Loren se dejó caer sobre algo que por suerte resultó ser un colchón de musgo.

— Calambre — murmuró, con los dientes apretados. Empezó a masajearse los músculos de la pantorrilla.

— Déjame que te ayude — dijo Mirissa con voz confiada.

Poco a poco el dolor disminuyó bajo sus masajes rudos pero agradables.

— Gracias — dijo Loren después de un rato —. Me duele mucho menos.
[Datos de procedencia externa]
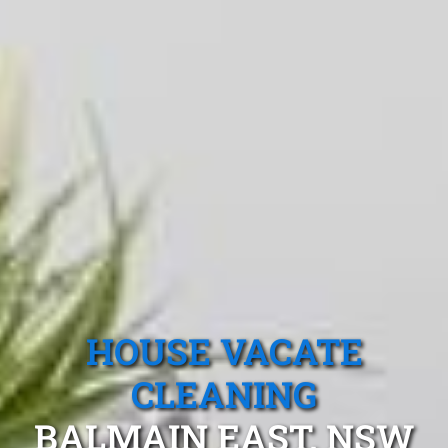
HOUSE VACATE
CLEANING
BALMAIN EAST, NSW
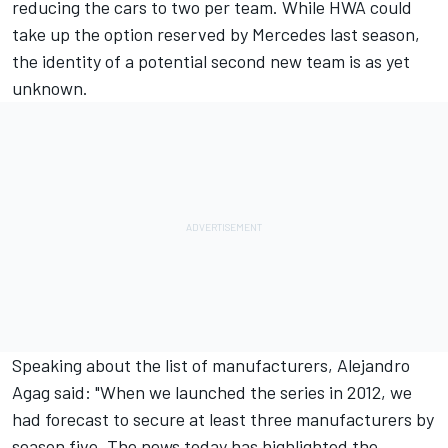
reducing the cars to two per team. While HWA could
take up the option reserved by Mercedes last season,
the identity of a potential second new team is as yet
unknown.
Speaking about the list of manufacturers, Alejandro
Agag said: "When we launched the series in 2012, we
had forecast to secure at least three manufacturers by
season five. The news today has highlighted the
Pero sigue, por favor.

— No tenía intención de parar — susurró ella.

Y poco después los dos mundos se fundieron en uno.

IV — KRAKAN

21 — Academia

La Academia de Ciencias de Thalassa tenía un número estrictamente limitado de miembros: la prolija cifra binaria de 100000000, o, para los que preferían contar con los dedos, 256. Ese criterio excluyente era muy del gusto de la Oficial Científica del Magallanes, porque demostraba un alto nivel de calificación. La Academia era una institución muy seria: su presidente le había dicho que en ese momento sólo tenía doscientos cuarenta y un miembros. el resto de los puestos los habían declarado desiertos por falta de méritos.